Wll Egypt and Sudan resort to war to secure their water rights in the Nile River? This is the question being raised by many people in and outside the two countries after the Security Council failed to adopt a firm stand on the Grand Ethiopia’s Renaissance Dam (GERD) conflict.
Actually, both Egypt and Sudan are not in favour of launching war against their African neighbour simply because it would lead to long-term enmity with the Ethiopian people who would believe that such a war be directed against their development project rather than against their government’s stubbornness and attempt to turn the Blue Nile into an Ethiopian lake, which would cause thirst of the Egyptian and Sudanese people.
However, the two countries might be forced to take such harsh option if the international community including the UN Security Council failed to convince Addis Ababa to abide by international law and norms that regulate the establishment of hydraulic projects on the international rivers.
The issue here would not be limited to the launch of a large or minor military operation to partially or completely demolish such a gigantic dam, but it would signal start of the water war age, which various international experts warned of decades ago.
The large number of shared rivers in the world, combined with increasing water scarcity for growing populations, and climate change led many politicians to warn of the possible eruption of water wars. In 1995. For example, former World Bank Vice-President Ismail Serageldin said that ‘the wars of the next century (21st C.) will be about water.

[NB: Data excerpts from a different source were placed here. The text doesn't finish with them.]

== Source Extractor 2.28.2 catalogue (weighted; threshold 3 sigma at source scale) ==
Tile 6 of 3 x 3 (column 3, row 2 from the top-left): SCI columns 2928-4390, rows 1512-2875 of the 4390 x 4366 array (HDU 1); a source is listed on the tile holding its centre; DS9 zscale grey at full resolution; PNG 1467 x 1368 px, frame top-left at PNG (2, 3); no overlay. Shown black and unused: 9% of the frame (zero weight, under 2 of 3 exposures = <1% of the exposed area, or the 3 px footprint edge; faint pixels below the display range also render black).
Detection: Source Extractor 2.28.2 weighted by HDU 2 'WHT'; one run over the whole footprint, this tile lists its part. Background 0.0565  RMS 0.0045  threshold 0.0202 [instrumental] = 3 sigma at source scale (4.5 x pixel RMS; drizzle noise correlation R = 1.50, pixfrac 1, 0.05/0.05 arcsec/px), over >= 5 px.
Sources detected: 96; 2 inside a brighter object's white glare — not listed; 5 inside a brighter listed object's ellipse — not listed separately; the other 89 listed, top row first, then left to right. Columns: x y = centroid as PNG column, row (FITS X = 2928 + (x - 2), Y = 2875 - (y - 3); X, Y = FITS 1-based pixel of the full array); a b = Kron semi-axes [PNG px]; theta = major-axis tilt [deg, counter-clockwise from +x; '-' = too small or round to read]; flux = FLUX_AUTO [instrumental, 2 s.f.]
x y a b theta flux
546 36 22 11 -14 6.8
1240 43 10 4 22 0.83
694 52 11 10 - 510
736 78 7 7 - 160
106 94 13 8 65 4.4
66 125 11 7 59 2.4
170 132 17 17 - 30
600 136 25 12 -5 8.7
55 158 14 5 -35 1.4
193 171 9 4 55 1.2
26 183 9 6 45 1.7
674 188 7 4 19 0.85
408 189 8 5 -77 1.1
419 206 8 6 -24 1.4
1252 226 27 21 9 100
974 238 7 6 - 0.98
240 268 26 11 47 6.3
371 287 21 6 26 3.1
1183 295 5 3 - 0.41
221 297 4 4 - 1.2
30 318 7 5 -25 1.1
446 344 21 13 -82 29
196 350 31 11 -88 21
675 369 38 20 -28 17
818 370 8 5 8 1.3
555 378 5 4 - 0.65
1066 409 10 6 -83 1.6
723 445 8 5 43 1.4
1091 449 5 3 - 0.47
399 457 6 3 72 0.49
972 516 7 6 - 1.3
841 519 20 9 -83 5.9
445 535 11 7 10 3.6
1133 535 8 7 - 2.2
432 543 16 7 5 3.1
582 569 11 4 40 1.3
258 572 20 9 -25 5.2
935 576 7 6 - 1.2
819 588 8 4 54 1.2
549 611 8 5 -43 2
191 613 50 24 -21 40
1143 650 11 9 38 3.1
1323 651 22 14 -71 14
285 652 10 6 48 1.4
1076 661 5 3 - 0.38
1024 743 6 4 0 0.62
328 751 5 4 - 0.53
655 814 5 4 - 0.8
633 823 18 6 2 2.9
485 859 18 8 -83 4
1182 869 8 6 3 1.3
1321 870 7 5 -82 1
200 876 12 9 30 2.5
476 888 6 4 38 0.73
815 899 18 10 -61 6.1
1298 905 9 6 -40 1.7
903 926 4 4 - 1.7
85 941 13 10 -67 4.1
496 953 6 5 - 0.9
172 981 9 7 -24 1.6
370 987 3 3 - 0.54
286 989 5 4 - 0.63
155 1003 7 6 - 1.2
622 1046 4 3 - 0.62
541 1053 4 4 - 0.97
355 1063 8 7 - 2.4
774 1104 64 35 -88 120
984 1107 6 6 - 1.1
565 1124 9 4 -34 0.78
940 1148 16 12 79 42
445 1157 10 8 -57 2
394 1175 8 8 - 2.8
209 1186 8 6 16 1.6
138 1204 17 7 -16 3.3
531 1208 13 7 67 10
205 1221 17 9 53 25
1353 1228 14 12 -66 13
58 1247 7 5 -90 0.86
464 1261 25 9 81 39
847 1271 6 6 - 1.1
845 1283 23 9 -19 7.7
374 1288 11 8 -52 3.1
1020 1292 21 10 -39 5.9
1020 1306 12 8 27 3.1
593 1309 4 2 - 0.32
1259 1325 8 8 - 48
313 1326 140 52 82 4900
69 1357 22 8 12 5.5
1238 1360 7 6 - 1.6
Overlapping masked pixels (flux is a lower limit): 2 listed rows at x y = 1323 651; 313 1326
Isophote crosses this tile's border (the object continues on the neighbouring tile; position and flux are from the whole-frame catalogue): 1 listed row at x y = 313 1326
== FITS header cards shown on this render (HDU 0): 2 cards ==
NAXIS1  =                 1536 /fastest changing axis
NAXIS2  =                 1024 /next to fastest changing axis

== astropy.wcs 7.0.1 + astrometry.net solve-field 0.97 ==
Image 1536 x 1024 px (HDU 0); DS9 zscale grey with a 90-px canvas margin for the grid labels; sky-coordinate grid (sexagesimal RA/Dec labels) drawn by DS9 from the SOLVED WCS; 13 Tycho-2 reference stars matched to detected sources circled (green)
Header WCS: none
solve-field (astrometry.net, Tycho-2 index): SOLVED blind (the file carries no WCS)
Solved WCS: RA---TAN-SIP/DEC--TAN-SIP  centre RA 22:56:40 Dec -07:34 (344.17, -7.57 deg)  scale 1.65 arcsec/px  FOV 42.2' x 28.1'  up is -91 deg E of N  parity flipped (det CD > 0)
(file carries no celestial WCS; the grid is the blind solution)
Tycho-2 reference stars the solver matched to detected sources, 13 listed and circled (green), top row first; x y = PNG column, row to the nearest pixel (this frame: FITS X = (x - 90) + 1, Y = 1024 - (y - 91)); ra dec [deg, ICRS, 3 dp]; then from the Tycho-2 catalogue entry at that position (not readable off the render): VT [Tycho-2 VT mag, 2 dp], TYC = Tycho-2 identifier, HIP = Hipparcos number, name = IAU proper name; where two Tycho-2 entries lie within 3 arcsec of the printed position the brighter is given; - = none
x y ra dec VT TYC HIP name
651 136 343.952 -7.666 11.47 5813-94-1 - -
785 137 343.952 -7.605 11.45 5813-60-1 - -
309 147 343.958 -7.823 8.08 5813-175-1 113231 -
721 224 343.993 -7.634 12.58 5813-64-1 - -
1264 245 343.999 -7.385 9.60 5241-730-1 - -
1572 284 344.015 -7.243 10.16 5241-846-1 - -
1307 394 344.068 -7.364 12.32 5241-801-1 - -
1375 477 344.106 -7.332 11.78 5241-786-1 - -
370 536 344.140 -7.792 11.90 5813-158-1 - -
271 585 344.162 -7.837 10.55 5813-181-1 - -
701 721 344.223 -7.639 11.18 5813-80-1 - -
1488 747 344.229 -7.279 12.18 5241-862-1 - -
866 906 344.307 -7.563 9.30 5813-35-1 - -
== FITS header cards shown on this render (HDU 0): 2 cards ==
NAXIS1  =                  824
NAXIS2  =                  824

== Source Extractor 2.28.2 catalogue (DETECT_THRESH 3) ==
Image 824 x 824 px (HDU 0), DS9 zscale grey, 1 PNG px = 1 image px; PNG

The World Bank official had built his calculation on the growing number of hydraulic projects being implemented by many upstream countries for irrigation or electricity purposes and sometimes for pure political goals at the expense of the legal rights of the downstream countries, which have already been suffering from dramatic drop in the flow of water into their river courses and canals. In some cases, riparian countries managed to settle their differences and turn these rivers to a source of co-operation rather than cause of conflict as was the case in south African countries that signed a number of river basin agreements late in the 20th century. Unfortunately, this was not always the case as many countries aim to exploit their locations as upstream countries to control water flow to the downstream countries in clear violation of the international laws. Iraq whose main rivers emerges from Turkey and Iran is a case in point.
Early this week, Iraq accused Iran of reducing water flow from rivers shared by the two countries, in violation of international law, which endangers Iraq’s agricultural sector and in some cases the supply of drinking water to the population.
Minister of Water Resources, Mahdi Rashid Hamedani said on Sunday that water flow from Iran to Iraq has completely stopped and Baghdad considers to lodge a complaint with United Nations entities for breach of international laws and inflicting damage by cutting off rivers flowing across the border.
Iran was accused last year of cutting off two main tributaries flowing into Tigris River also in the peak of summer, denying much needed water for two dams in Iraq.
Iran claimed to be suffering from terrible water shortage itself while it continues to build more dams on the many tributaries running into its territories. Despite the good political relations between both countries, Iran is utilising the water weapon to affect the policies of the Iraqi government.
Iraq as well as Egypt are semi-desert countries. therefore, both of them relay on the river water for irrigation as well as for urban and industrial development. This is why their river valleys were the cradle of the oldest civilisations in the world.
The river water is the life blood of people of both countries. So, it is unacceptable to allow any foreign power to control or suspend the flow of the rivers into their territories. The question here is not whether or not they would go to war to protect their cause of life but when and how they would do it?
Therefore, the International community should act to resolve this critical issue with real depth and justice apart from the narrow interests that could trigger fierce water wars at different parts of the world. This is why timey action is so critical.